Our belief in human supremacy (often referred to as anthropocentric thinking) allows us to place ourselves at the center of the universe. We view our uniqueness as a sign of separation from the rest of life that swirls around us and within us. The belief that we are superior to other life-forms permits us to use the natural world according to our desires and whims. After all, we feel we have “dominion” over all living creatures. As we pull away from any physical interaction with nature, we fortify those mythologies that lie at the foundation of our most harmful behaviors.
HEART AND MIND, BODY AND SOUL
Changing our food choices is an act of Deep Ecology. It is a practical demonstration of our personal awareness of our link to nature. This automatically places us outside the modern social environment we live in, it encourages us to pay attention. It is an act of rebellion against the consumption of toxic foods built on social injustice, ecological damage and the killing of sentient life. It is an escape from the most prevalent aspect of consumerism. It is difficult to imagine a single act that has so many positive repercussions to our physical, social and psychological well-being.

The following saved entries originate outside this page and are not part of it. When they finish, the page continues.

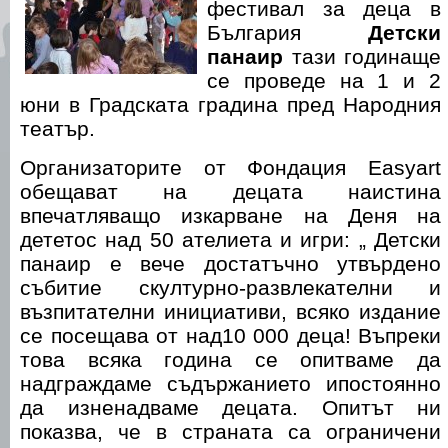
фестивал за деца в
България
Детски
панаир
тази годинаще
се проведе на 1 и 2
юни в Градската градина пред Народния
театър.
Организаторите от Фондация Easyart
обещават на децата наистина
впечатляващо изкарване на Деня на
дететос над 50 ателиета и игри: „ Детски
панаир е вече достатъчно утвърдено
събитие скултурно-развлекателни и
възпитателни инициативи, всяко издание
се посещава от над10 000 деца! Въпреки
това всяка година се опитваме да
надграждаме съдържанието ипостоянно
да изненадваме децата. Опитът ни
показва, че в страната са ограничени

As we move into an era where our young are developing the diseases of the old, where behavioural problems continue to rise, and our health systems teeter on the edge of failure we should be worried. That is seemingly not the case. We are held in place by deep-seated emotional attachments and out-dated traditions.
Imagine the benefit of preventing 50% of all heart disease, reducing cancers by 30% or reversing 80% of all type two diabetes. Think of the impact on our overworked hospitals, doctors and nurses. I believe that the figures above are conservative. Achieving them would require no new drugs, no improved technologies and no extensive training of professionals. What it will require is a new vision of health and healing as well as a stronger commitment to real rather that superficial change.

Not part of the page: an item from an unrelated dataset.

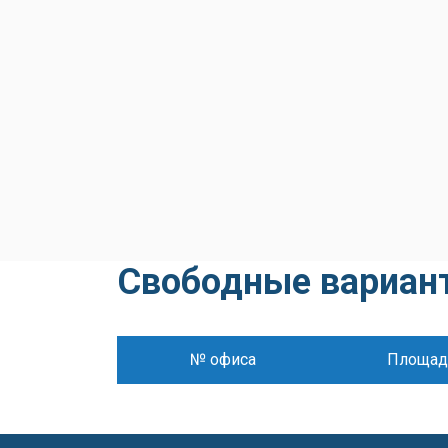
Свободные вариан
№ офиса
Площад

One of the clear lessons we can learn from our present dilemma is that nutrition, health, ecological concerns and compassion for non-human life are all intimately linked. Until we approach human activities with a clear ethic regarding long term outcome we are doomed to flounder from the effects of simplistic solutions. The Native American Iroquois Council of tribal affairs encouraged leaders to consider the impact of decisions for seven generations. Try and imagine what todays leaders would decide if that system had the force of law. In today’s rush for the quick fix they would be paralyzed but it must be done. It is a challenge to us all.
The food industry and the damage it does from farm to factory to table will only change through consumer demands. These demands should not be for “vegan” or “healthy” replacements for familiar junk food. Our demands should be for food that is organically grown and free of chemicals, it needs to be whole food and not processed quick fixes. The more we move our attention back into the kitchen, the more control we have over our health, and our relationship to the environment. This in no way needs to inhibit any other social actions we wish to take or other environmental causes we want to pursue but it is fundamental.
My wife Marlene and I have 90 years of experience between us in the field of natural health care. We are here to support the shift to eating a diet that is healthy and causes no harm, we welcome your questions. After all, if we don’t take care of our body and our planet, where are we going to live?